### Trecho do texto
Por meio de algumas entrevistas, os mais velhos nos contaram que o alembamento
começou há muitos e muitos anos, antes da chegada dos colonizadores, alguns
mais ousados atrevem-se a dizer que este ritual existiu desde sempre. Disseram
ainda que surgiu da necessidade de se valorizar a mulher por ser ela a
procriadora dos filhos, e a sua família que a educa até que esta sáia de casa
para ir viver com o seu marido.
Um
mais velho natural do Kibokolo (Maquela do Zombo) de 75 anos de idade, conta
que na sua época não eram os jovens quem escolhiam as noivas, mas sim a sua
família. Assim, o pai de um rapaz escolhia uma jovem de boa família para ser
mulher do seu filho e segundo os parentes de ambos, o pai do rapaz levava um
garrafão de maruvo ao pai da rapariga dizendo: “eu venho entregar este garrafão
de maruvo, para terem conhecimento de que a vossa filha será a futura mulher do
meu filho e mais ninguém pode ocupá-la. O alembamento era feito por meio da
entrega de alguns garrafões de maruvo, de outras bebidas caseiras e mais alguns
artigos simbólicos.
######
### Dados disponíveis
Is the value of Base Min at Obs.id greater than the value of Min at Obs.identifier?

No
######
__Item de tarefa 1__
No trecho sobre o alembamento, que idade tem o mais velho natural do Kibokolo?
__Item de tarefa 2__
Segundo a última frase do trecho sobre o alembamento, o que era entregue no alembamento? Liste tudo.
__Item de tarefa 3__
Modifique o trecho sobre o alembamento em tudo o que vai de "Por meio de" até "o seu marido.", substituindo "ritual" por "costume".

__Resposta escrita 1__
75 anos.

__Resposta escrita 2__
- alguns garrafões de maruvo
- outras bebidas caseiras
- mais alguns artigos simbólicos

__Resposta escrita 3__
Por meio de algumas entrevistas, os mais velhos nos contaram que o alembamento
começou há muitos e muitos anos, antes da chegada dos colonizadores, alguns
mais ousados atrevem-se a dizer que este costume existiu desde sempre. Disseram
ainda que surgiu da necessidade de se valorizar a mulher por ser ela a
procriadora dos filhos, e a sua família que a educa até que esta sáia de casa
para ir viver com o seu marido.